A revista teve apenas dois números publicados em 1915. Na lista de colaboradores estavam Fernando Pessoa, Sá Carneiro, Almada Negreiros, Raul Leal, Alfredo Guisado, Cortes Rodrigues e dos brasileiros Eduardo Guimarães, Ângelo Rodrigues e Ronald de Carvalho.

A Orpheu representou uma oportunidade, embora efémera, para os jovens poetas que se reuniam no Irmãos Unidos com Fernando Pessoa, onde podiam publicar tudo o que lhes apetecesse, desde escândalos a poesias sem métrica, etc.

É interessante ler parte da introdução de Luís de Montalvor, publicada no nº 1 da revista Orpheu:

– “ A ORPHEU é um exílio de temperamentos de arte que a querem como a um segredo ou tormento. O que é propriamente revista em sua essência de vida e quotidiano, deixa-o de ser ORPHEU, para melhor se engalanar do seu título e propor-se. E propondo-se, vincula o direito de em primeiro lugar se desassemelhar de outros meios, maneiras de formas de realizar arte, tendo por notável nosso volume de Beleza não ser incaracterístico ou fragmentado, como literárias que são essas duas formas de fazer revista ou jornal. A nossa pretensão é formar, em grupo ou ideia, um número escolhido de revelações em pensamento ou arte, que sobre este princípio aristocrático tenham em ORFHEU o seu ideal esotérico e bem nosso de nos sentirmos e conhecermo-nos.”

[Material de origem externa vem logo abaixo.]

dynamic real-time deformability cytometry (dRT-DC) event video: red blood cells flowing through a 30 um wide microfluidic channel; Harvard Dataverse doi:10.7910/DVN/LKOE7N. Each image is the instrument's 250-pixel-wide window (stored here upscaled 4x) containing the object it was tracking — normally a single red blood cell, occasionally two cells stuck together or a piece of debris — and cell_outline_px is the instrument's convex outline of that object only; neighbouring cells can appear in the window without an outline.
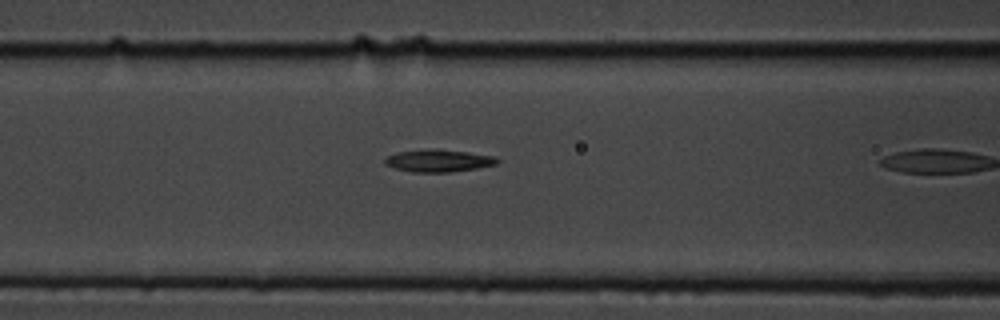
{"species": "common noctule bat (a hibernating species)", "species_latin": "Nyctalus noctula", "temperature_condition": "cold", "stored_images_in_passage": 10, "camera_frame_rate_fps": 3000, "um_per_image_px": 0.085, "animal": {"sex": "male", "body_mass_g": 19.5, "forearm_length_mm": 54.6}, "frame": {"image": 1, "passage_image": 9, "time_ms": 2.667, "image_size_px": [1000, 320], "cell_outline_px": [[500, 160], [496, 164], [476, 168], [452, 172], [412, 172], [396, 168], [384, 164], [384, 160], [388, 156], [396, 152], [468, 152], [496, 156]], "centroid_in_image_um": [37.32, 13.71], "position_along_channel_um": 129.3, "area_um2": 13.64}}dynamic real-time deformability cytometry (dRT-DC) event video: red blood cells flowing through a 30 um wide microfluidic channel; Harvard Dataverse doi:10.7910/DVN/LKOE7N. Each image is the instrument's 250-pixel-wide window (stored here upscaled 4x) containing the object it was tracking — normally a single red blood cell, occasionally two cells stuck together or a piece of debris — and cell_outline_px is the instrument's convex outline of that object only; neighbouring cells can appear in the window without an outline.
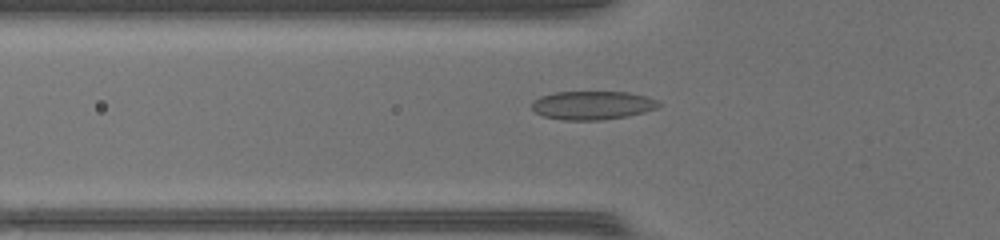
{"species": "common noctule bat (a hibernating species)", "species_latin": "Nyctalus noctula", "temperature_condition": "warm", "stored_images_in_passage": 36, "camera_frame_rate_fps": 3000, "um_per_image_px": 0.085, "animal": {"sex": "female", "body_mass_g": 17.0, "forearm_length_mm": 48.0}, "frame": {"image": 1, "passage_image": 7, "time_ms": 2.0, "image_size_px": [1000, 240], "cell_outline_px": [[664, 104], [656, 108], [644, 112], [628, 116], [600, 120], [564, 120], [544, 116], [536, 112], [532, 108], [532, 100], [540, 96], [556, 92], [628, 92], [644, 96], [656, 100]], "centroid_in_image_um": [50.36, 8.95], "position_along_channel_um": 75.4, "area_um2": 21.1}}
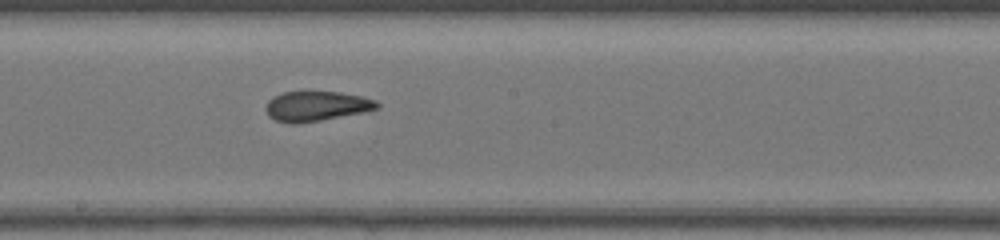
{"frame": {"image": 2, "passage_image": 17, "time_ms": 5.333, "image_size_px": [1000, 240], "cell_outline_px": [[380, 108], [364, 112], [320, 120], [296, 124], [292, 124], [276, 120], [268, 116], [264, 108], [268, 100], [272, 96], [284, 92], [340, 92], [360, 96], [376, 100], [380, 104]], "centroid_in_image_um": [26.87, 9.02], "position_along_channel_um": 221.3, "area_um2": 19.42}}
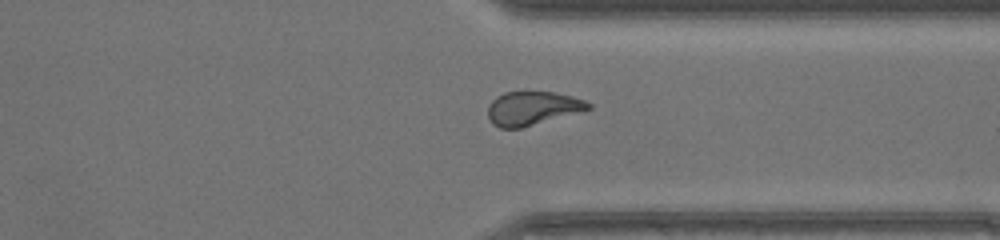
{"frame": {"image": 3, "passage_image": 27, "time_ms": 8.667, "image_size_px": [1000, 240], "cell_outline_px": [[592, 108], [584, 112], [520, 128], [500, 128], [492, 124], [488, 116], [488, 104], [496, 96], [504, 92], [552, 92], [572, 96], [584, 100], [592, 104]], "centroid_in_image_um": [45.28, 9.21], "position_along_channel_um": 366.1, "area_um2": 20.0}}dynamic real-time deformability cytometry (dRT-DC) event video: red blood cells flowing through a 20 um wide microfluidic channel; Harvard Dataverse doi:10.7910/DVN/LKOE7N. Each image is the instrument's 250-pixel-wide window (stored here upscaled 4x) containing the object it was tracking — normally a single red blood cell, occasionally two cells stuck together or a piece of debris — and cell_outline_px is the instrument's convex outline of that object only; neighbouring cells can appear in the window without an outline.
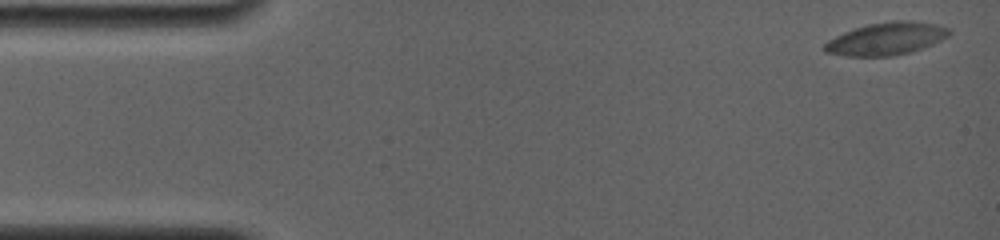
{"species": "common noctule bat (a hibernating species)", "species_latin": "Nyctalus noctula", "temperature_condition": "room temperature", "stored_images_in_passage": 67, "camera_frame_rate_fps": 4000, "um_per_image_px": 0.085, "animal": {"sex": "female", "body_mass_g": 19.0, "forearm_length_mm": 56.7}, "frame": {"image": 1, "passage_image": 1, "time_ms": 0.0, "image_size_px": [1000, 240], "cell_outline_px": [[952, 32], [948, 36], [924, 48], [912, 52], [892, 56], [844, 56], [824, 52], [824, 44], [828, 40], [844, 32], [868, 24], [892, 20], [912, 20], [936, 24], [952, 28]], "centroid_in_image_um": [75.37, 3.29], "position_along_channel_um": 9.6, "area_um2": 23.87}}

Fernando Pessoa disse em Novembro de 1935: “Orpheu acabou. Orpheu continua”. E assim foi. Prosseguiu a ruptura com o passado, romântico e simbolista, emergindo uma nova geração que queria a mudança.

Quando publica, no ano seguinte, o primeiro e único número da revista Centauro, da qual é director, Luís de Montalvor escreve:

– “Somos os descendentes do século da Decadência. Onde somos hoje decadentes foram os de outros tempos nossos percursores. Se nos apelidamos de ou nos apelidaram caracteristicamente de decadentes é porque temos um sentido próprio de decadência, sem deixar contudo de poder ser outra coisa. Somos mais propriamente decadentes, não porque isto implique um conjunto fatal de circunstâncias ou um resultado de estádios morais ou sociais, mas mais verdadeiramente porque fizemos e temos um conceito, uma teoria deliberada, e damos um sentido ao pensamento decadente.”

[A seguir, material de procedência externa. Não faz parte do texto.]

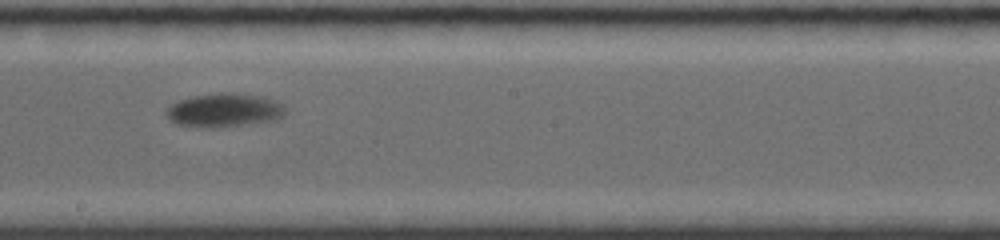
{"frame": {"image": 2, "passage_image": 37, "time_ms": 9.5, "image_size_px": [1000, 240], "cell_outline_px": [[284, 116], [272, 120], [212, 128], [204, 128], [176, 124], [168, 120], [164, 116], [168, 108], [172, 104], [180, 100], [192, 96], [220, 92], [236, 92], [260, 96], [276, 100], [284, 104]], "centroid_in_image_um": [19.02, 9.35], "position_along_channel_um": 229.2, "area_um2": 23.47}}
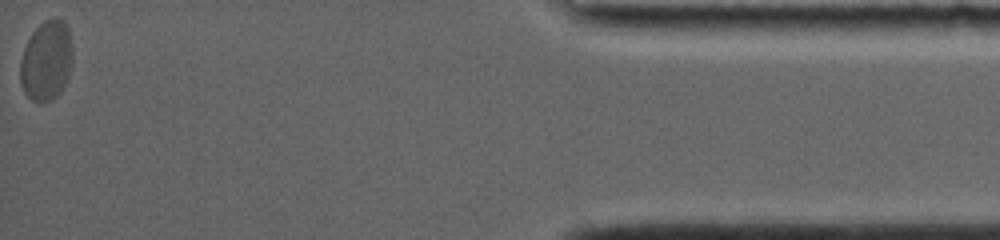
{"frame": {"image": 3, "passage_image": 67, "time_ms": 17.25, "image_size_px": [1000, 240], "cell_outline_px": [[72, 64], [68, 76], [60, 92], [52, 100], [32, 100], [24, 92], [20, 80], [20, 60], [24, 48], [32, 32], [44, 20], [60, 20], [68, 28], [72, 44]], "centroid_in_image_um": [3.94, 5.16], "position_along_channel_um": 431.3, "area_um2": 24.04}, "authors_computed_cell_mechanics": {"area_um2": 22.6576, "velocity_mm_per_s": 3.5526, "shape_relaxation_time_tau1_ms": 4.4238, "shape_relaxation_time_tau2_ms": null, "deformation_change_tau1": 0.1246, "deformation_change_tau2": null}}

Luís de Montalvor, poeta e ensaísta produziu curta obra. Mas foi um dos nomes mais importantes do modernismo português.

Publicou “Noite de Satan”, “A Caminho” e “Arte Indígena Portuguesa”, em colaboração com Diogo de Macedo. Parte da sua obra poética foi publicada por várias revistas, entre as quais se destacam além da Orpheu e Presença, a Exílio, a Athena e Seara Nova.

Participou como colaborador doutrinário na revista Presença, ao lado de José Bacelar, Delfim Santos, Alberto de Serpa, Raul Leal, José Marinho, Saul Dias, Fausto José, Francisco Bugalho e António Botto.

Fernando Pessoa disse sobre o poeta:
– “ Não nos ilude Luís de Montalvor na expressão essencial dos seus versos: vive num mundo seu, como todos nós; mas vive com vida num mundo seu, ao passo que a maioria, em verso ou prosa, morre o universo que involuntariamente cria.”

Os seus versos foram coligidos num único volume “Livro de poemas”. Postumamente.

Nesta pequena homenagem no dia do seu nascimento, apreciemos o poema:

“Tarde”

Ardente, morna, a tarde que calcina,
como em quadrante a sombra que descora,

morre − baixo relevo que domina −

como um sol que sobre saibros se demora.

Inunda a terra a vaga de ouro: fina

chuva de sonho. Paira, ao longe, e chora

o olhar errado ao sol que já declina

sobre as palmeiras que o deserto implora.
A um zodíaco de fogo a tarde abrasa,

em terra de varão que o olhar esmalta.

− Estagnante plaino de ouro e rosas − vaza
nele a sombra, sem dor, que em nós começa

e galga, sobe, monta e vive e exalta.

E a noite, a grande noite, recomeça!